Taipei, Aug. 25 (CNA) Vice President Wu Den-yih said he was sorry Sunday over the trouble caused to the foreign ministry after local media reports that the ministry's service desk at Taiwan's main international gateway offered unusually swift passport service to Wu's grandson.
Saying sorry to the ministry for the criticism it has endured, Wu told reporters that he did not know of the situation with his grandson until after the event and did not ask for the passport service to be expedited.
Local media reported Saturday Wu's young grandson was not allowed to check in on a flight to Palau because his passport was set to expire in less than six months.
His mother and the vice president's daughter, Wu Tzu-an, applied for an emergency passport for her son with the ministry's consular service desk at the Taiwan Taoyuan International Airport, which managed to complete the application procedures in only an hour, allowing the family to board the flight. The process reportedly caused a several-minute delay while the flight waited for them to board.

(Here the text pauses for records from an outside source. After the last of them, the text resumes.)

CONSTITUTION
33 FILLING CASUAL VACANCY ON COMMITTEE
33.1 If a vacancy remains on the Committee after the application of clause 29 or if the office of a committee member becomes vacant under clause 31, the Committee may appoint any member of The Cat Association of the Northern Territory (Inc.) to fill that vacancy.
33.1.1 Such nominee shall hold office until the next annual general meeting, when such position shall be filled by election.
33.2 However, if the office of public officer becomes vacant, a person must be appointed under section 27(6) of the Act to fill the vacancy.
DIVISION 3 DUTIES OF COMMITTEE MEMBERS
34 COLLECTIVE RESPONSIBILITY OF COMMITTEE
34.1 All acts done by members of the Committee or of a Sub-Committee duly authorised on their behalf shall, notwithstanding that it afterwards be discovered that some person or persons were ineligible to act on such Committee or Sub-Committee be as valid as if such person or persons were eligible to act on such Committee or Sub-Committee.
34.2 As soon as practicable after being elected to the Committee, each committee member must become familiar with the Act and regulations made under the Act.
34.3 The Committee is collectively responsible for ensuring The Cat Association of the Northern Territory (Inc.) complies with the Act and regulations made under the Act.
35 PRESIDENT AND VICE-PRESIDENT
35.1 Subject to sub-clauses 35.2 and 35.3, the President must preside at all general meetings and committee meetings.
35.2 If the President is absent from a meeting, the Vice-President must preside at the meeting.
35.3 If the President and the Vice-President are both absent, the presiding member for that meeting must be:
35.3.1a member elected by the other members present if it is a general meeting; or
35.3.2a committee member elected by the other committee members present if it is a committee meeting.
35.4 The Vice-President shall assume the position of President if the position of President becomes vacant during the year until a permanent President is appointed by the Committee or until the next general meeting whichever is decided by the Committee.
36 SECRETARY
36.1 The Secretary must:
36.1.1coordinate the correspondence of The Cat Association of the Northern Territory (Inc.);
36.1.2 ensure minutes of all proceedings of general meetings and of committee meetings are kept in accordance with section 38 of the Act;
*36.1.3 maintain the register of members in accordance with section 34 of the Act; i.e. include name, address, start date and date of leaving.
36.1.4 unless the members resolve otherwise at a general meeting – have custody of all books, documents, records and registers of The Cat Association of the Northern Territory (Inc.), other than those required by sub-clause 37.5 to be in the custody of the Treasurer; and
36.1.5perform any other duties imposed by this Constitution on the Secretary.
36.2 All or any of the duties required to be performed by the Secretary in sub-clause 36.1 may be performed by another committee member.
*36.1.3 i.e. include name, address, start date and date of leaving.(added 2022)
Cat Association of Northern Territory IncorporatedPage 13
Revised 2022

Critics have blasted the foreign ministry since the news broke for alleged favoritism, pointing out that the Bureau of Consular Affairs website clearly states that the service desk does not handle passport or visa applications filed on the spot.
Officials with the office responded to the charges Sunday, explaining that express passport service for emergencies have been offered since 1998, and everyone is entitled to the service.
Director Hsu Tsung-ming said that the foreign ministry has since become aware that the statements on its website do not reflect its actual regulations.
The airport service counter typically offers express processing of passport applications to travelers with emergency needs, such as the death of a family member or medical treatment for critical conditions, he explained.
Travelers who discover only at the airport that their passports are expiring soon are also eligible for the service, he said.
He added that the center can only handle a maximum of 20 such emergency applications per day due to limited man power, however.
The service is open to anyone with a ticket for a flight set for immediate take-off or a document explaining their need for emergency service, Hsu added.
Emergency service takes about two to three hours to handle and requires an additional charge of NT$900 (US$30) on top of the standard fees for passport renewal -- NT$1,300 for adults and NT$900 for children, according to the center's deputy head, who asked only to be identified by his surname, Su.
Su added that the vice president's family paid the required processing fees when they applied for the new passport and were given no special treatment.